Better diagnostics would also help focus clinical trials by eliminating patients who are unlikely to respond during the course of the trial. “If we could get those patients out of the trial … we would reach our endpoints faster. We would certainly reduce the costs of clinical trials, and presumably develop medications a lot faster,” she said.
Other barriers to the future of biotechnology, she added, include issues like intellectual property, federal regulations and the reimbursement system. “Our regulatory system and our reimbursement system have not been designed for what you’re hearing us talk about today. We’ve really got to focus on building the infrastructure around the development of these technologies…. But I couldn’t be more optimistic about where I think we can take healthcare.”
Blockbusters and Sledgehammers
Charles Beever, vice president of Booz Allen Hamilton and the panel moderator, questioned panel members on the prognosis for biotechnology. Hefti responded that with the expected segmentation of the industry due to personalized medicine, there is no single answer. “I think the way to look at it is that for every disease, there will be one or two optimum strategies,” Hefti said, citing the example of stem cells, which he predicted will be the best route for treating spinal cord injuries but will not become a so-called blockbuster therapy applied to numerous areas.
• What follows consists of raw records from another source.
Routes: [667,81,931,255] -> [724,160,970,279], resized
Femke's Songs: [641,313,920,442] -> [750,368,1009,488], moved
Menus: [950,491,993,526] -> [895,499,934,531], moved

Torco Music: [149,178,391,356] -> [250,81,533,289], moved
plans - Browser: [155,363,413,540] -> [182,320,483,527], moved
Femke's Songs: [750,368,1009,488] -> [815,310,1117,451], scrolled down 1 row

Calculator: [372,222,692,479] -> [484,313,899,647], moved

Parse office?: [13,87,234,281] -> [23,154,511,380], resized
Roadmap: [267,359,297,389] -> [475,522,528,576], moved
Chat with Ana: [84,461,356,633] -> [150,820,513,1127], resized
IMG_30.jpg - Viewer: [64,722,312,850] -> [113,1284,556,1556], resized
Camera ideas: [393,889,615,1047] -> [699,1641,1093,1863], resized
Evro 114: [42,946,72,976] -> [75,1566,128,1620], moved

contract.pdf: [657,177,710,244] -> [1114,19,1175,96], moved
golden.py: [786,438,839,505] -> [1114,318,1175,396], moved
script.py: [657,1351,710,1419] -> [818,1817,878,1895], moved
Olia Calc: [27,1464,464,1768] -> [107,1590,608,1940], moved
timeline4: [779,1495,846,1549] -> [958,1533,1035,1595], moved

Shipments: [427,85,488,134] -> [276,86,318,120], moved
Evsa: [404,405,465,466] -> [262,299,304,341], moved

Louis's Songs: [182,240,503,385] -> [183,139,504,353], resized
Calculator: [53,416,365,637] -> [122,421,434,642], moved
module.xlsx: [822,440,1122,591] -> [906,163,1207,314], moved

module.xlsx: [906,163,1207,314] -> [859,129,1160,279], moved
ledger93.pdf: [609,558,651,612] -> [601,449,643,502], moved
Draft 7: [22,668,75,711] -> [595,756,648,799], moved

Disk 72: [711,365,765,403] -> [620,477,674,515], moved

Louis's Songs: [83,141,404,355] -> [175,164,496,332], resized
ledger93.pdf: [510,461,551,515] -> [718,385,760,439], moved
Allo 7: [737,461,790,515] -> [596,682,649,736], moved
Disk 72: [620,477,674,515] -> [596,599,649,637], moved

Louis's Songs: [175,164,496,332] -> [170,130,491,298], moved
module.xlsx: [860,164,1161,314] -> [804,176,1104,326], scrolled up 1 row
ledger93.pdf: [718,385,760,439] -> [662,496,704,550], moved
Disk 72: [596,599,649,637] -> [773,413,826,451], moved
Clarke identified “regenerative medicine” as a potential best bet for the future. “If you can do what nature does, you have a better shot at having a successful drug or therapy.” Asked about barriers to the advancement of biotechnology, Clarke noted that there must be changes in the current system of regulation and reimbursement, which is oriented toward “blockbusters and sledgehammers…. We’re really swimming against the current with this process,” he noted.
According to Popovits, the trend away from primary care toward specialized medicine should help raise the confidence of healthcare payers if therapies become more focused and effective. “Payers won’t mind paying for a drug that works.” Gould and McLaughlin added that generic biotech products might become more prevalent in order to keep costs down.
Despite the many changes predicted, some aspects of the current system are sure to remain the same. Money needed for clinical trials is significant, and big pharmaceutical companies will stay as the likely source of that funding, according to Clarke.
Also, the role of physicians who use the diagnostic tools and prescribe the medicines will not change anytime soon, Popovits suggested. “We are never going to be able to develop the one-size-fits-all tool or diagnostic. There will always be the practice of medicine and the ability to use these diagnostics and tools.”